◆ EXCERPTED TEXT:
^^^^^^^^

Standing firmly on the fence
Published 9:44 am Saturday, August 1, 2009
Into the fray of columnist Rex Alphin’s poetic toast to adult beverages on this page last week and a teetotaler’s vigorous letter of response, this publisher will not dare step.
Instead, I stand firmly with the late Noah S. “Soggy” Sweat Jr., a judge and state legislator in my native Mississippi who was pressured by his constituents in 1952 to take a stand in the state’s heated debate over prohibition.
Liquor was still illegal at the time in Mississippi. Yet the state collected a “black market” tax that put millions of dollars in the state’s coffers each year.
Sweat, who had been elected to the state Legislature at the ripe age of 24, delivered to his colleagues in 1952 what he would later copyright as the “Whiskey Speech.”
In the great tradition of political doublespeak, I reprint it here in its entirety.
My friends,
I had not intended to discuss this controversial subject at this particular time. However, I want you to know that I do not shun controversy. On the contrary, I will take a stand on any issue at any time, regardless of how fraught with controversy it might be.
You have asked me how I feel about whiskey. All right, here is how I feel about whiskey.

^^^^^^^^

◆ ASSIGNMENT: In the column, at what age was Noah S. "Soggy" Sweat Jr. elected to the state Legislature?

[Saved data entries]

^^^^^^^^

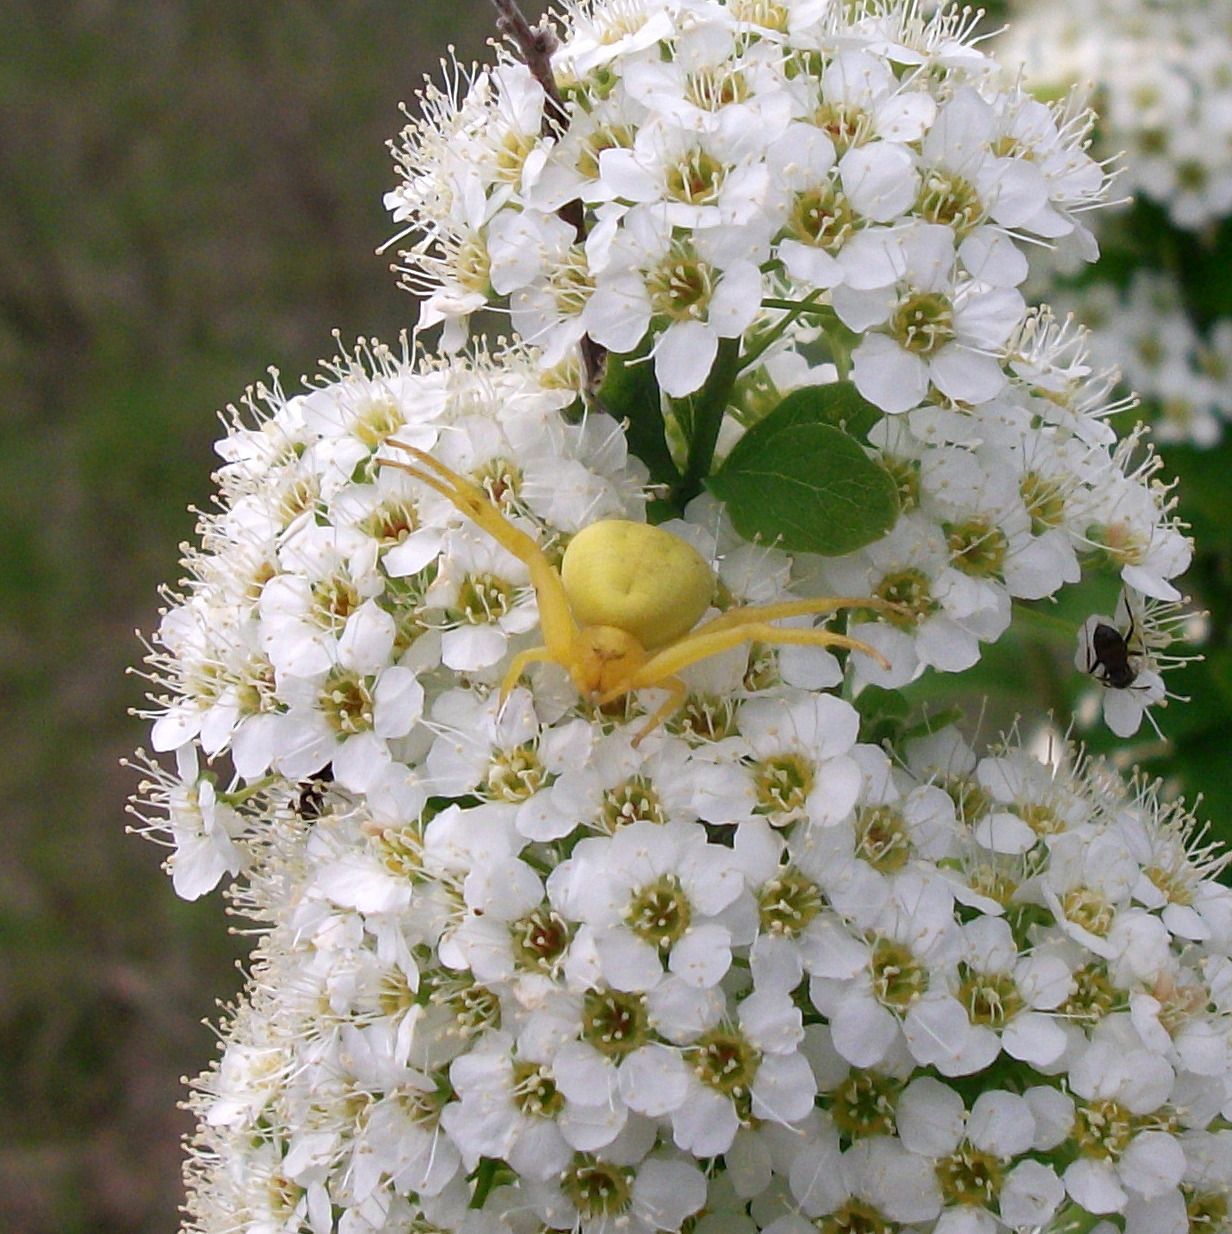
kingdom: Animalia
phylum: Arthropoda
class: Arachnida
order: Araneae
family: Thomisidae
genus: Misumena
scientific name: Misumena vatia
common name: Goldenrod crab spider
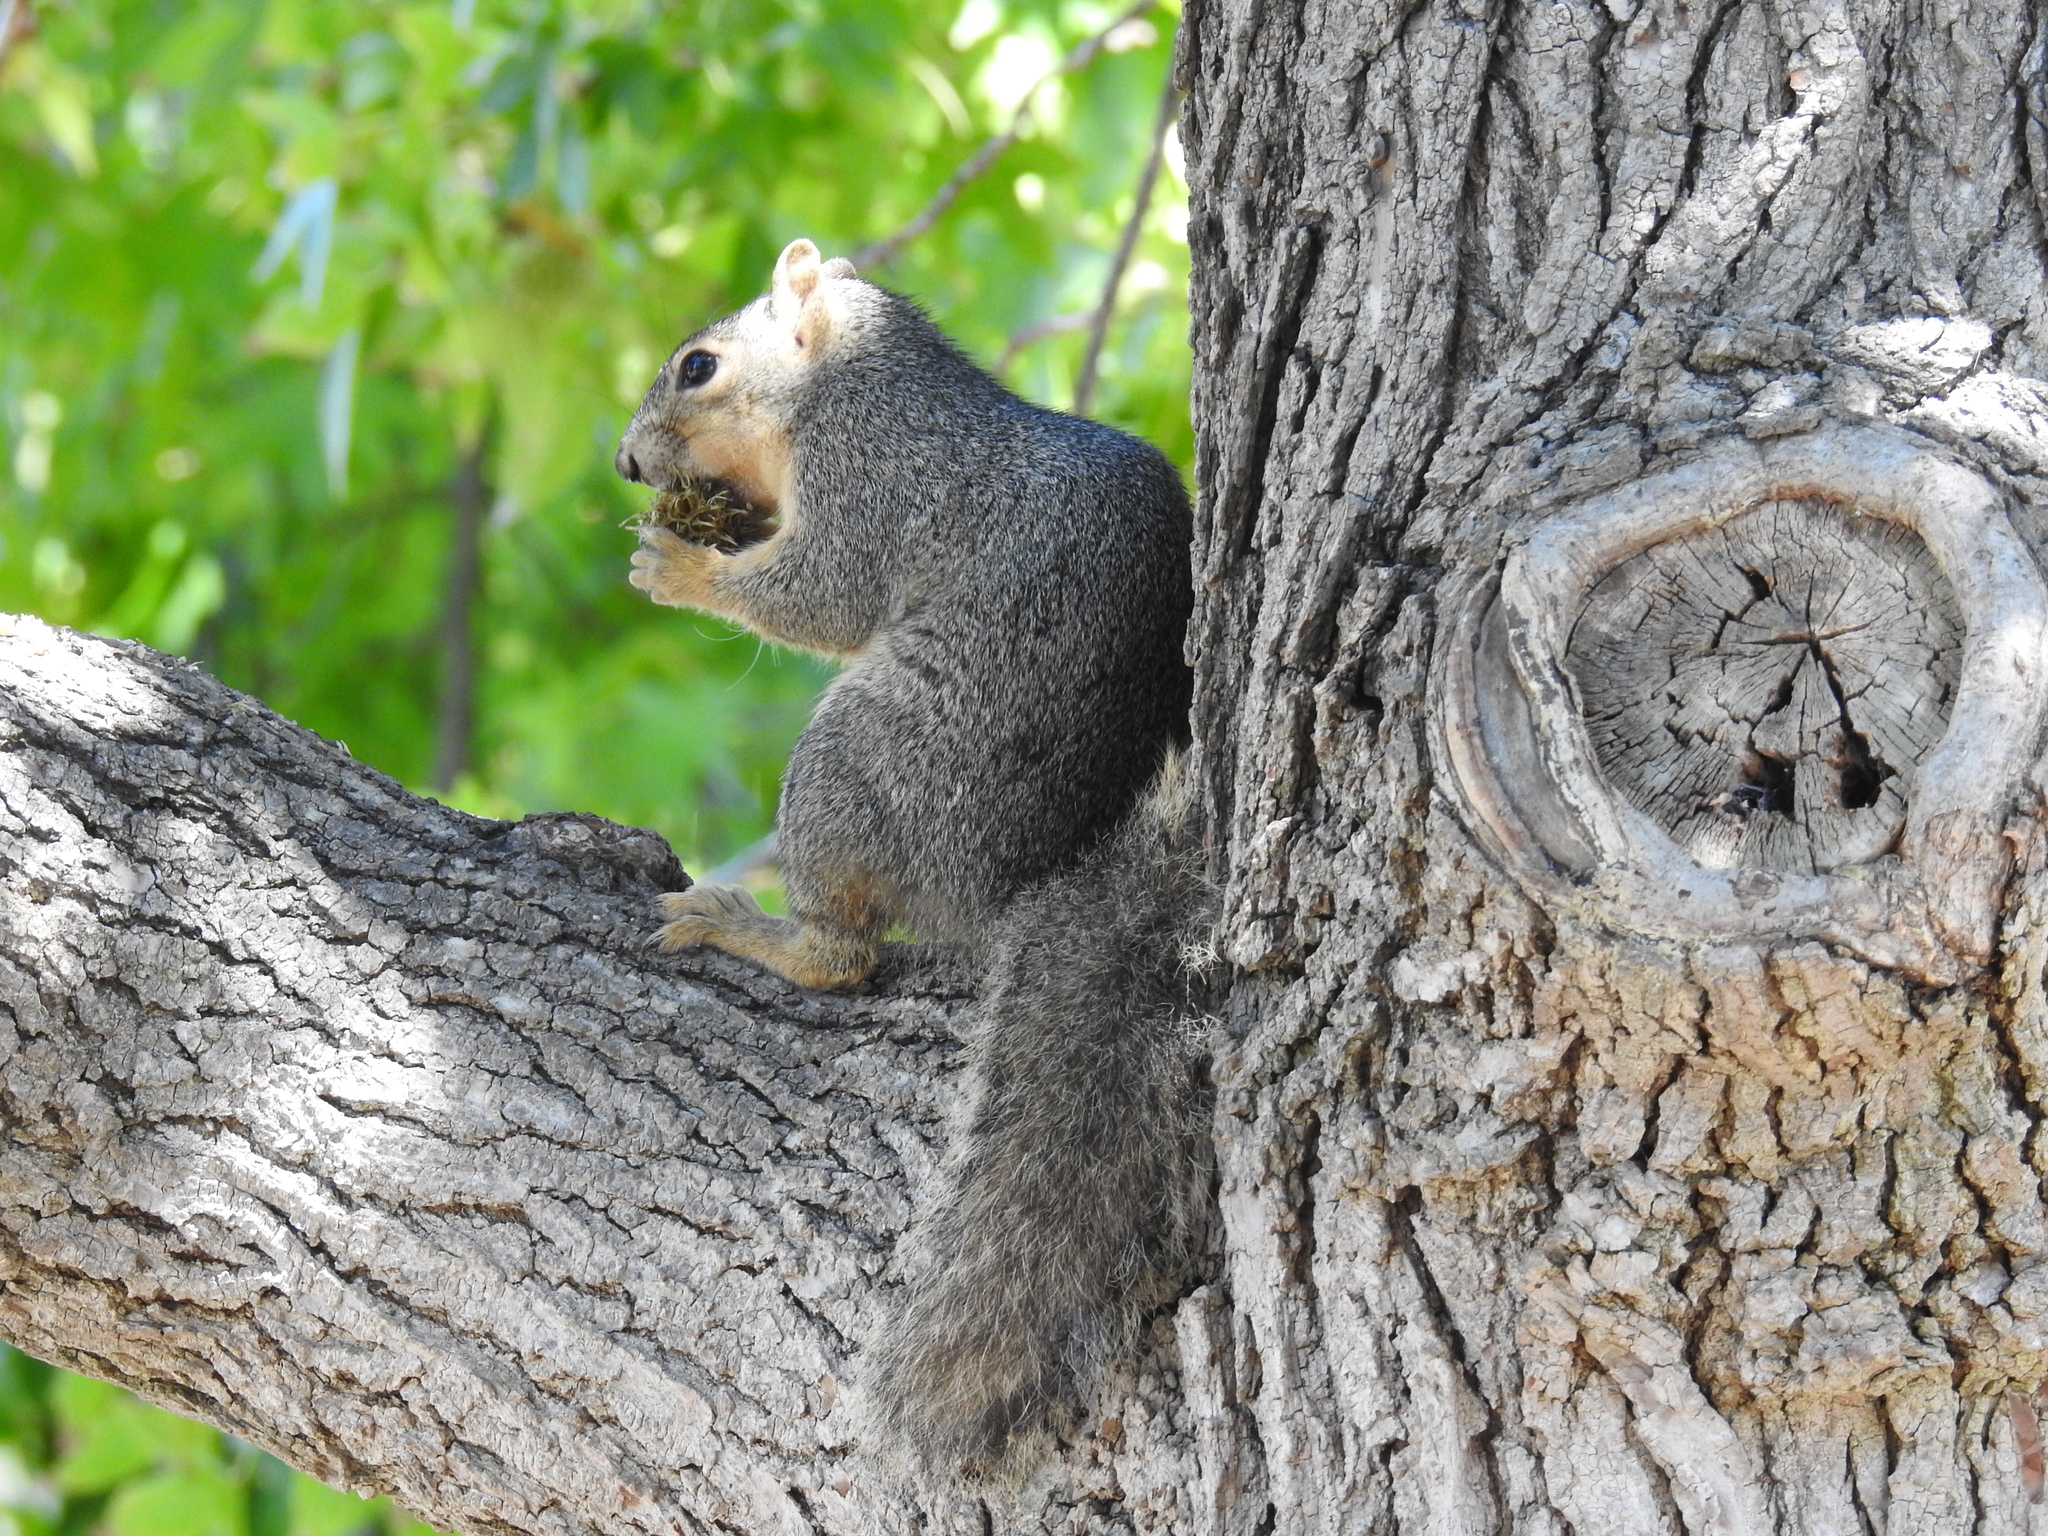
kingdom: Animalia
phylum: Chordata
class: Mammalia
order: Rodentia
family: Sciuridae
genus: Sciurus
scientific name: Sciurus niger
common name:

^^^^^^^^

◆ RESULT OF THIS TASK: 24